A bull moose, sprouting the bumps of new antler growth on its head, grazed in a swamp off the Gunflint Trail in northeastern Minnesota — possibly one of the lucky ones in a declining population. One season of a high-tech study showed that the adult death rate was 18 percent; for calves, it was 71 percent.
It’s tough to be a moose in Minnesota.
The deaths of 54 that were tracked as part of the biggest and most high-tech research study ever conducted on moose provide a rare glimpse into the harsh life they face in the wild and help explain why they are rapidly disappearing from Minnesota’s North Woods.
By far the greatest number, primarily calves, were killed by bears and wolves. A number were abandoned by their mothers; one drowned. Three adults died from massive infestations of winter ticks, and others succumbed to deer-related parasites and infections.
Researchers said one season’s worth of data from about 150 collared moose is not enough to illuminate trends or to provide solutions in how to help them rebound. But it’s clear, they said, that more are dying than is normal.

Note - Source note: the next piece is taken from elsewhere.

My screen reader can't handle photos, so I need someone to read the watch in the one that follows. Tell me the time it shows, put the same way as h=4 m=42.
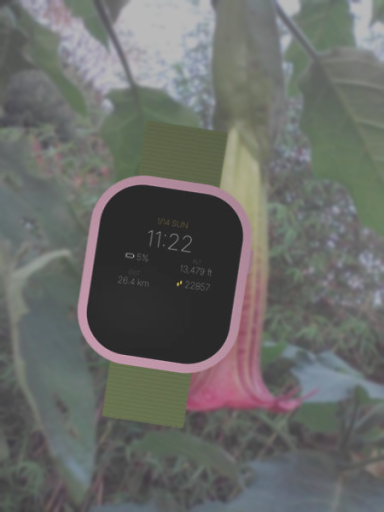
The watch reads h=11 m=22
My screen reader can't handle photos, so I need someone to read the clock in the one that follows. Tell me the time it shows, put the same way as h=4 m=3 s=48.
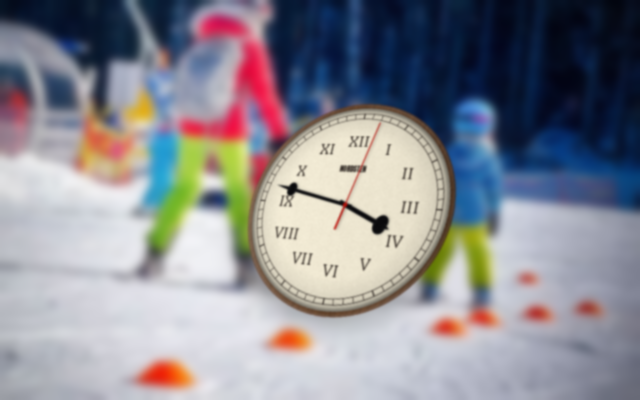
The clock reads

Calves suffered a 71 percent mortality rate after only one summer, said Glenn DelGiudice, the wildlife researcher for the Minnesota Department of Natural Resources who is running the calf research portion of the study.
And the ones that made it so far still have to survive their first winter.

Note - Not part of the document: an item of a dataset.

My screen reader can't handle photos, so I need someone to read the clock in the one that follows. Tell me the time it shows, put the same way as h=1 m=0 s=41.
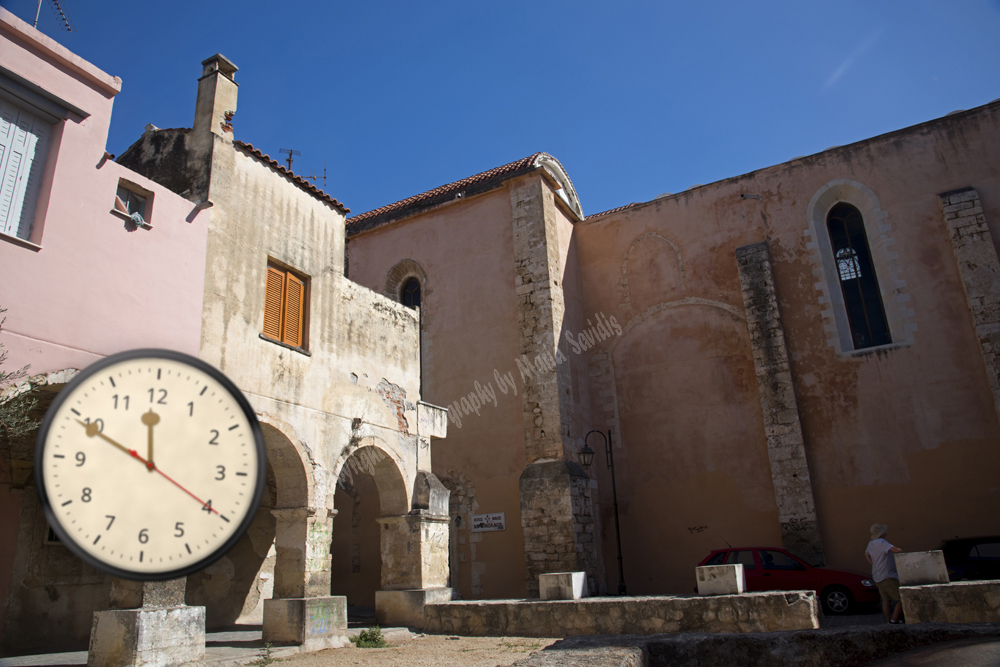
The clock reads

Moose need a mortality rate of 50 or 55 percent in the first year of life to maintain their population, DelGiudice said.
The adult death rate was 18 percent, said Michelle Carstensen, who is running the adult research for DNR. If that rises to 30 percent in the winter, as expected, “that’s not sustainable,” she said.
The number of moose in Minnesota plummeted by one-third last year, double the rate of previous years.
Results of the annual aerial moose survey conducted in January indicated that 2,760 moose were left, down from 4,230 in 2012.
In 2006, the population in the northeastern corner of the state peaked at 8,840, but by then moose had already largely disappeared from the northwestern corner of Minnesota, where they had long been part of the landscape.
The sharp decline adds new urgency to the effort to understand why moose are dying in such numbers. So far, the project has been funded for two years with $1.2 million from the state, tribes and the University of Minnesota Duluth.
Now researchers are hoping for another $750,000 from the state in part to determine how much of an impact global warming may have on the moose population.
Researchers want to attach devices on 30 moose that measure ambient and body temperatures to determine whether heat stress from higher average summer temperatures is playing a role in their demise.
A number of other studies have shown a connection, but none actually have provided the biological evidence, DelGiudice said.
103 adult moose collared
In the first year of the study, wildlife crews found and collared 103 adult moose with GPS devices that track their every movement.